On 16th January, the Security Board of Nepal (SEBON) released the regulation on SME securities trading — Securities Issuance and Transactions of Small and Medium Enterprises Regulation, 2081.
The approved regulation paves the way for companies with a maximum capital of NRs 250 million to raise capital through the secondary market while their securities will be traded under the sub index category of the Nepal Stock Exchange (NEPSE). Earlier, the initial draft proposed a separate platform to facilitate the trading of shares but later finalised on the sub index category.
What’s in the regulation?
- SMEs can issue shares after one financial year of operation.
- If a company undergoes a merger or changes in shareholding, it must re-register its securities, following the same process as the initial registration.
- The institution must prepare a prospectus and submit it to SEBON for approval, including detailed information about its capital structure, financial statements, agreements with issue managers, and fees.
- They can issue IPOs for 30% to 49% of their capital with a face value at NRs 100 while ensuring that their paid-up capital does not exceed NRs 250 million post-IPO.
- Credit rating is not mandatory for SMEs. But SEBON can mandate the rating if found necessary.
- Before issuing the IPO, 5% must be purchased by merchant bankers and 15% by institutional investors, both subject to a three year lock-in period.
- If the IPO is undersubscribed (less than 50%), the issuance will be canceled, ensuring that only SMEs with sufficient investors can successfully raise capital through the public.
- The share allotment should be concluded within 15 days from the closing date of subscription
- SMEs must have completed their annual financial audits and general meetings on schedule.
- SMEs can now issue IPOs at a premium rate. To qualify, businesses must demonstrate consistent profitability over the past three years and have a per-share net worth that exceeds their paid-up capital.
- Companies issuing IPOs at a premium can price their share twice their per-share net worth.
- Companies with directors or significant shareholders on the Credit Information Bureau’s blacklist or convicted of crimes related to money laundering or terrorism financing are prohibited from issuing securities publicly.
However, some investors have expressed their concerns that lax regulations could lead to speculative trading or the entry of unstable firms. To mitigate risks, SEBON may need to implement stricter criteria for IPO approvals, ensuring that only financially sound and well-managed companies gain access to public investment.

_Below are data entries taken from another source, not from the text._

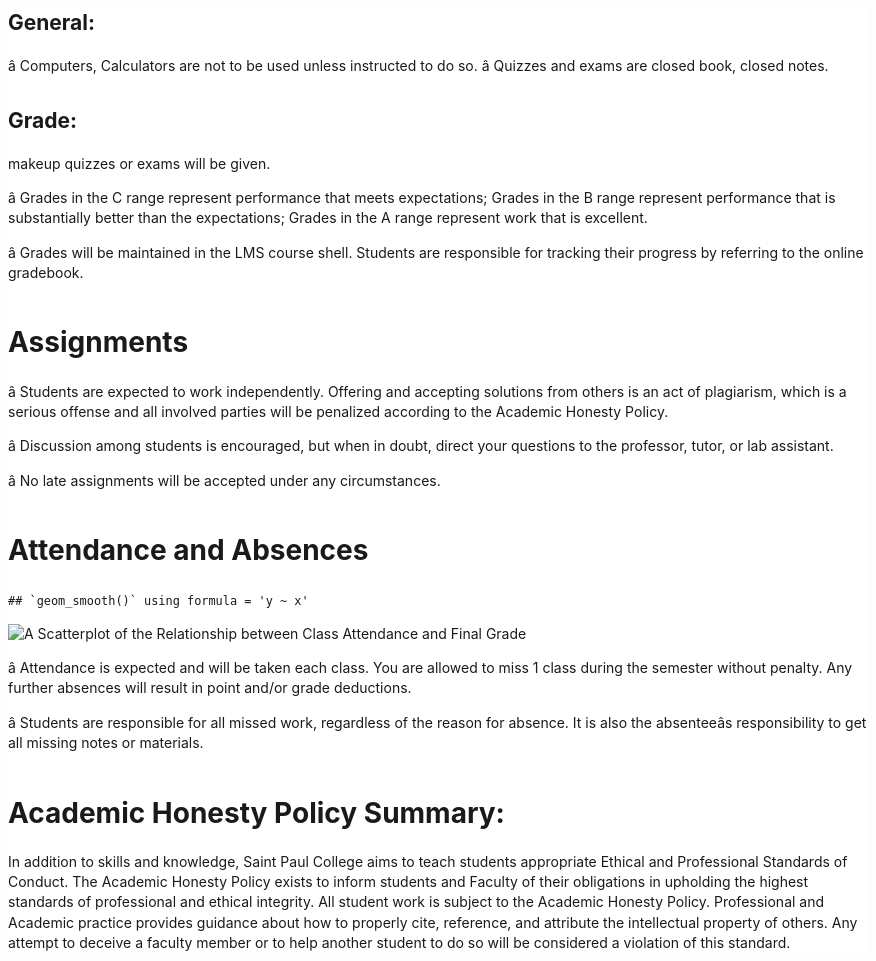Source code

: ## General:

â Computers, Calculators are not to be used unless instructed to do so.
â Quizzes and exams are closed book, closed notes.

## Grade:

makeup quizzes or exams will be given.

â Grades in the C range represent performance that meets expectations;
Grades in the B range represent performance that is substantially better
than the expectations; Grades in the A range represent work that is
excellent.

â Grades will be maintained in the LMS course shell. Students are
responsible for tracking their progress by referring to the online
gradebook.

# Assignments

â Students are expected to work independently. Offering and accepting
solutions from others is an act of plagiarism, which is a serious
offense and all involved parties will be penalized according to the
Academic Honesty Policy.

â Discussion among students is encouraged, but when in doubt, direct
your questions to the professor, tutor, or lab assistant.

â No late assignments will be accepted under any circumstances.

# Attendance and Absences

    ## `geom_smooth()` using formula = 'y ~ x'

![A Scatterplot of the Relationship between Class Attendance and Final
Grade](index_files/figure-gfm/attendplot-1.png)

â Attendance is expected and will be taken each class. You are allowed
to miss 1 class during the semester without penalty. Any further
absences will result in point and/or grade deductions.

â Students are responsible for all missed work, regardless of the reason
for absence. It is also the absenteeâs responsibility to get all missing
notes or materials.

# Academic Honesty Policy Summary:

In addition to skills and knowledge, Saint Paul College aims to teach
students appropriate Ethical and Professional Standards of Conduct. The
Academic Honesty Policy exists to inform students and Faculty of their
obligations in upholding the highest standards of professional and
ethical integrity. All student work is subject to the Academic Honesty
Policy. Professional and Academic practice provides guidance about how
to properly cite, reference, and attribute the intellectual property of
others. Any attempt to deceive a faculty member or to help another
student to do so will be considered a violation of this standard.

Overall, this new regulatory framework is a step toward a more inclusive capital market, providing SMEs with much-needed financing avenues while safeguarding investor interests through structured trading mechanisms.
By allowing companies to issue shares after one financial year of operation, SEBON has created an opportunity for emerging businesses, including startups, to raise funds through public investment.
With businesses like Daunne Agro Farm on pipeline to raise funds through the stock market, this policy is expected to foster entrepreneurship, create investment opportunities, and contribute to the country’s economic development.